Edit: I actually want 3 colums, one for each indicator and one for the country's name.
Sticking with base R, use reshape. I took the liberty of cleaning up the column names. Here, I'm only showing you a few rows of the output. Remove head to see the full output. This assumes your data.frame is named "mydata".
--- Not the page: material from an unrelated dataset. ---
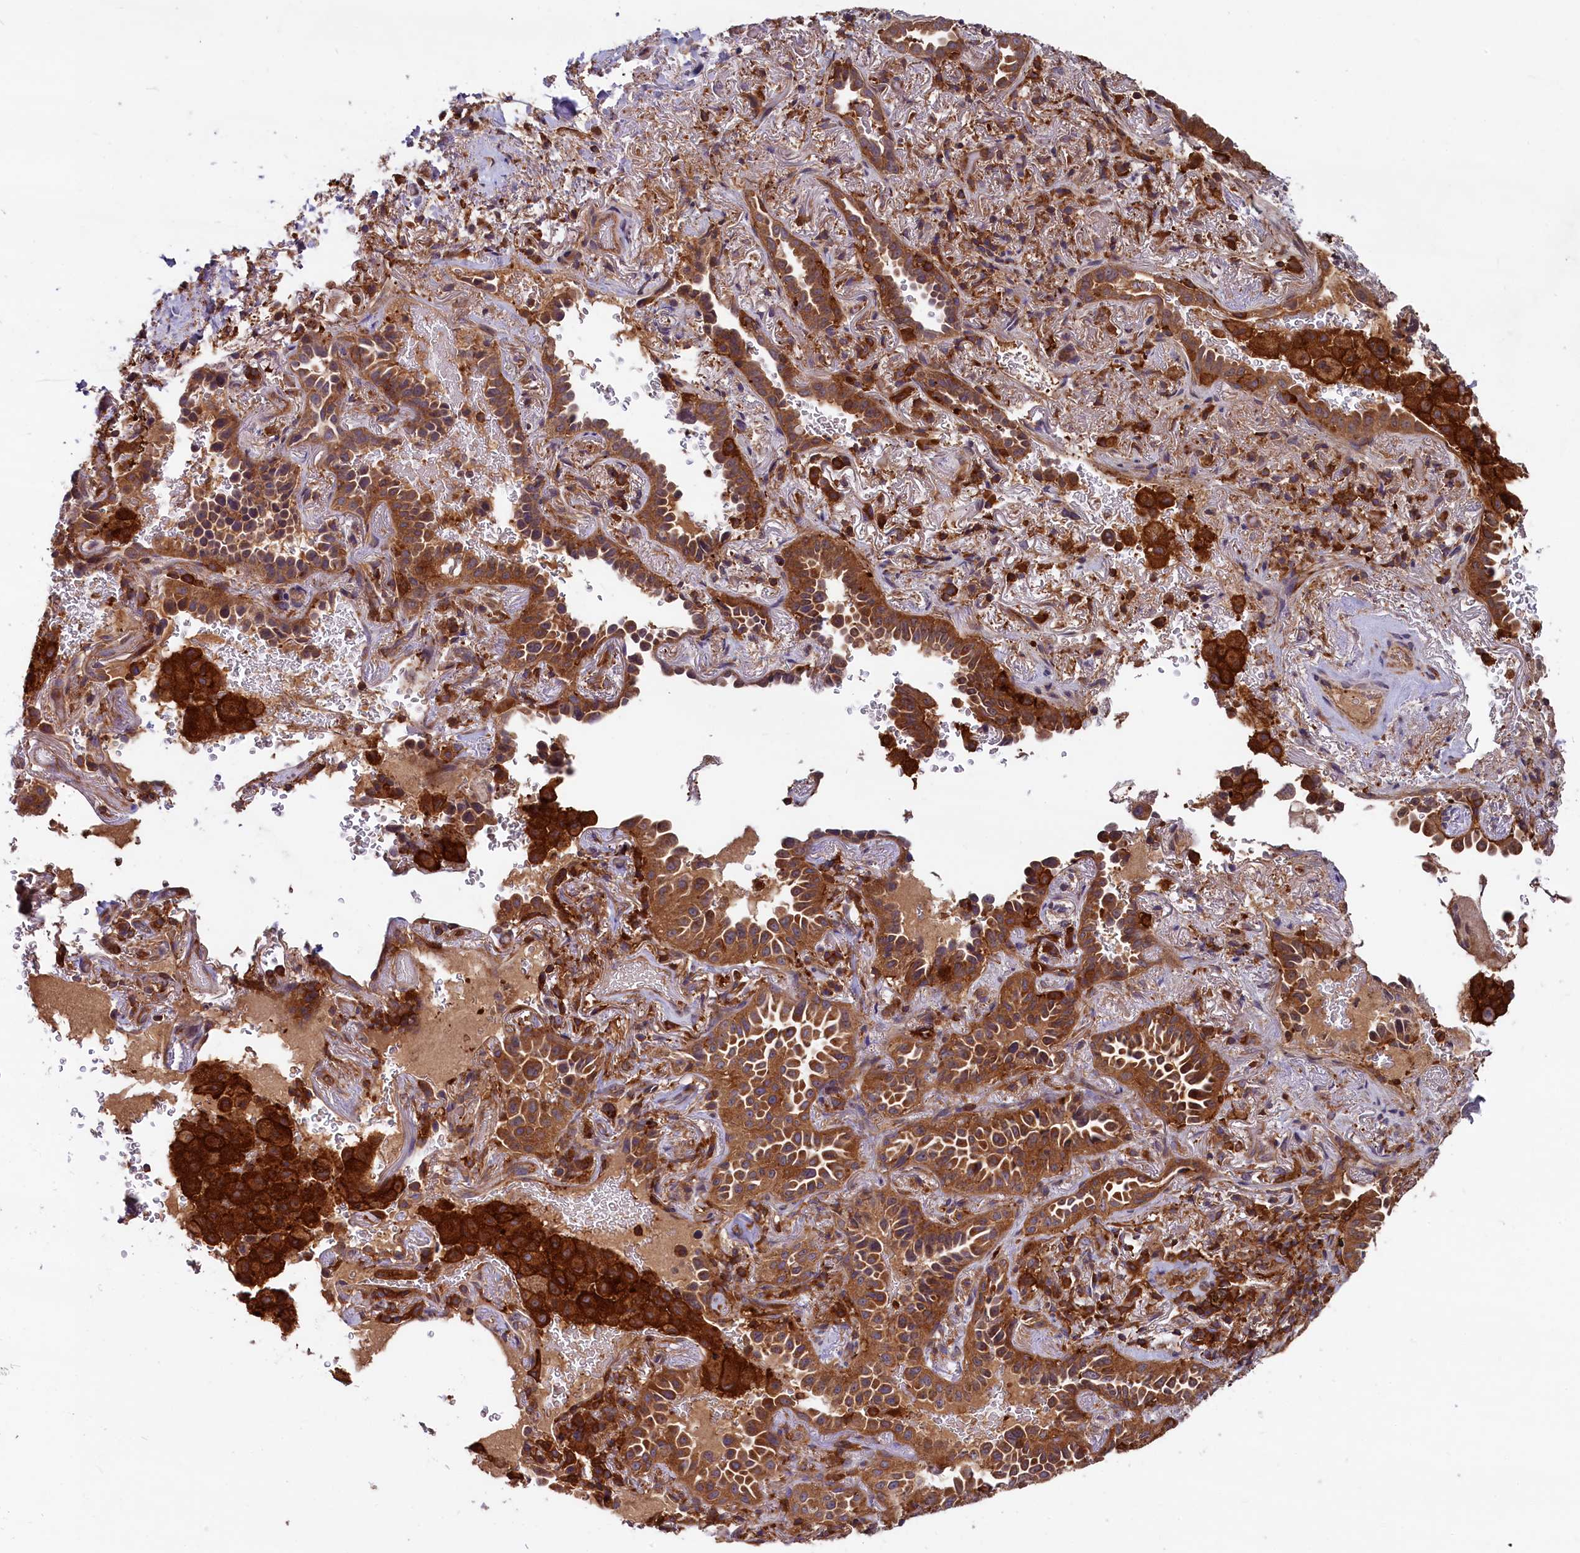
{"staining": {"intensity": "strong", "quantity": ">75%", "location": "cytoplasmic/membranous"}, "tissue": "lung cancer", "cell_type": "Tumor cells", "image_type": "cancer", "snomed": [{"axis": "morphology", "description": "Adenocarcinoma, NOS"}, {"axis": "topography", "description": "Lung"}], "caption": "Lung adenocarcinoma stained with DAB (3,3'-diaminobenzidine) immunohistochemistry (IHC) reveals high levels of strong cytoplasmic/membranous positivity in approximately >75% of tumor cells.", "gene": "MYO9B", "patient": {"sex": "female", "age": 69}}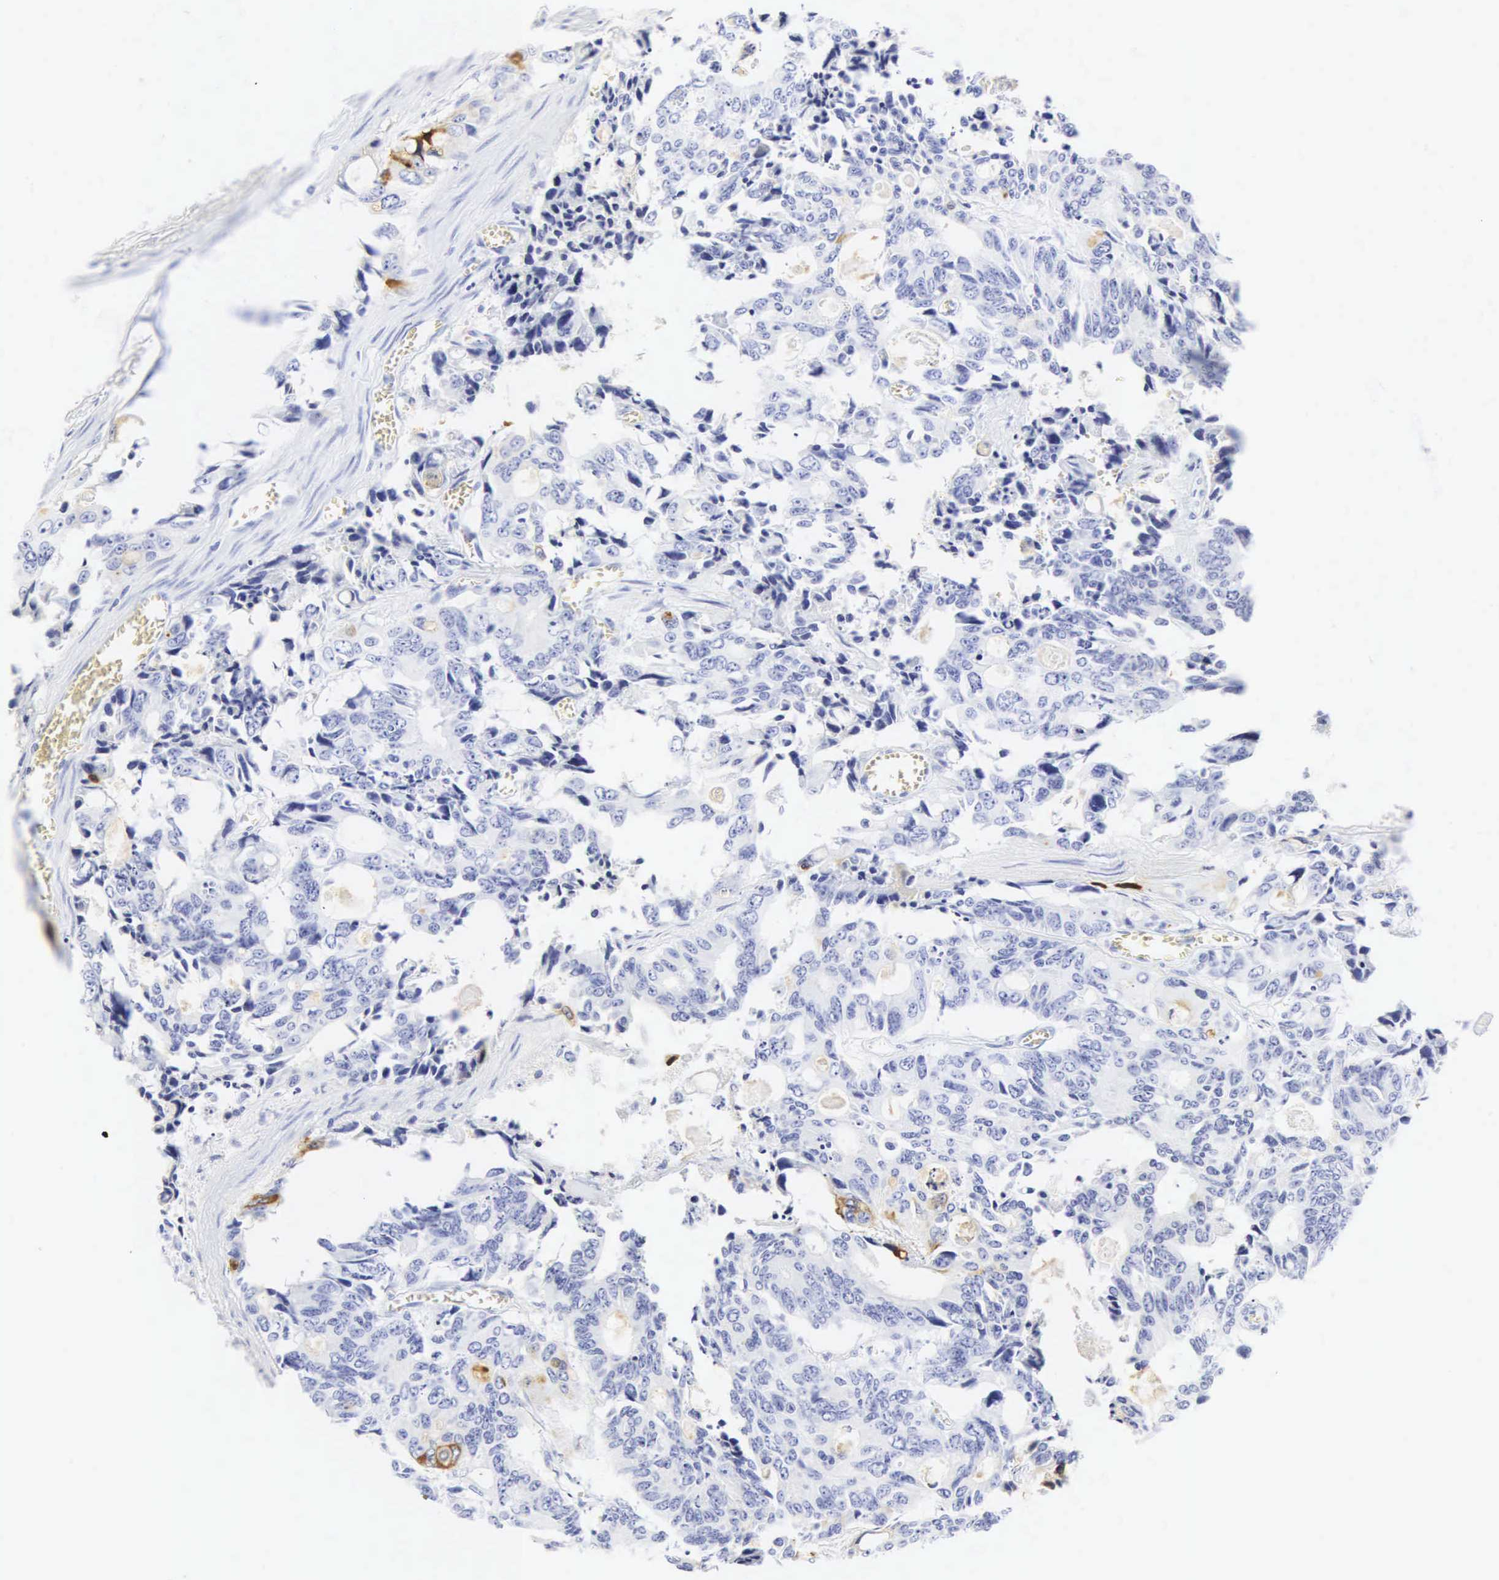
{"staining": {"intensity": "moderate", "quantity": "<25%", "location": "cytoplasmic/membranous"}, "tissue": "colorectal cancer", "cell_type": "Tumor cells", "image_type": "cancer", "snomed": [{"axis": "morphology", "description": "Adenocarcinoma, NOS"}, {"axis": "topography", "description": "Rectum"}], "caption": "A brown stain highlights moderate cytoplasmic/membranous positivity of a protein in human colorectal adenocarcinoma tumor cells.", "gene": "CGB3", "patient": {"sex": "male", "age": 76}}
names(mydata) <- c("CountryName", "CountryCode",
"IndicatorName", "IndicatorCode", "X2010")
head(reshape(mydata[-c(2:3)],
direction = "wide",
idvar = "CountryName",
timevar = "IndicatorCode"))
# CountryName X2010.NY.GDP.DEFL.KD.ZG X2010.SL.UEM.TOTL.ZS
# 1 Turkey 5.675740 11.9
# 3 Afghanistan 9.437322 NA
# 5 Albania 3.459343 NA
# 7 Algeria 16.245617 11.4
# 9 American Samoa NA NA
# 11 Andorra NA NA
Another option in base R is xtabs, but NA gets replaced with 0:
head(xtabs(X2010 ~ CountryName + IndicatorCode, mydata))
# IndicatorCode
# CountryName NY.GDP.DEFL.KD.ZG SL.UEM.TOTL.ZS
# Afghanistan 9.437322 0.0
# Albania 3.459343 0.0
# Algeria 16.245617 11.4
# American Samoa 0.000000 0.0
# Andorra 0.000000 0.0
# Angola 22.393924 0.0
The result of xtabs is a matrix, so if you want a data.frame, wrap the output with as.data.frame.matrix.